I tried to increase the learning rate for the Adam optimizer in main.py to 3e-4, 4e-4, 5e-4, and 1e-3. Everything else remains the same. The strange thing happens that the training loss drops to 0.9, and the training accuracy rises to 2.6 after only 80 epochs. I'm confused why the accuracy could go beyond 1? The validation loss goes up to 66, and the validation accuracy is only about 0.03. There is overfitting for sure.

Do you have any idea why the accuracy can be larger than 1? I'm also checking the validation function in utils.validation.py. Please let me know if you have any ideas. Thank you so much!

YuffieHuang commented 2 years ago

@vgaraujov Hi. Thank you for sharing the code with us. I think I have found where the problem is.
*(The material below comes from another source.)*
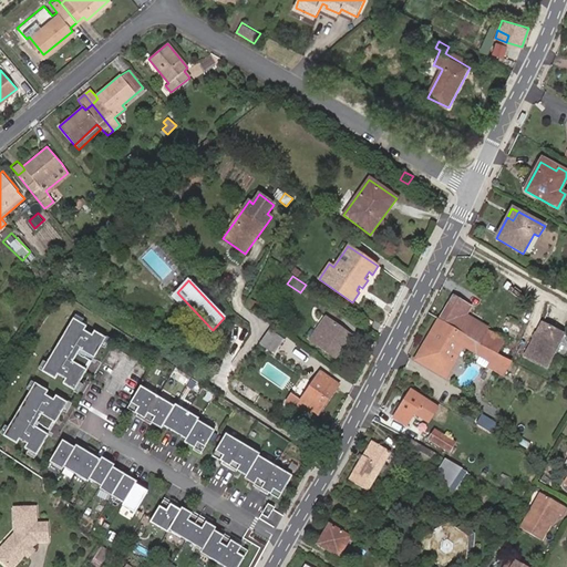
[(213,330),(177,292),(173,297),(210,332),(213,330)]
In utils/train.py, lines 45 and 46, the loss and accuracy are calculated by dividing the sum of total loss and accuracy by the length of the data loader. However, in lines 28 and 29, the total loss and accuracy are added three times since Acc and loss both have the shape of (3, 1).

I guess we need to further divide the final accuracy and loss by three? I have no good explanation for this. However, I count the total number that the total loss and accuracy are added, the number is exactly three times the length of the data loader.

vgaraujov commented 2 years ago

Hi @YuffieHuang, sorry for the delayed replay. I just checked the code. You are right; final_acc and final_loss should be divided by 3 or timestep variable. I think I did do that because of the Deepmind's loss graph shows the sum of the individual losses.

Thank you for your comment. Let me know if you find other errors.

YuffieHuang commented 2 years ago

@vgaraujov Thanks for the clarification! Just a friendly reminder, final_acc and final_loss need to be modified in both utils/train.py and utils/validation.py.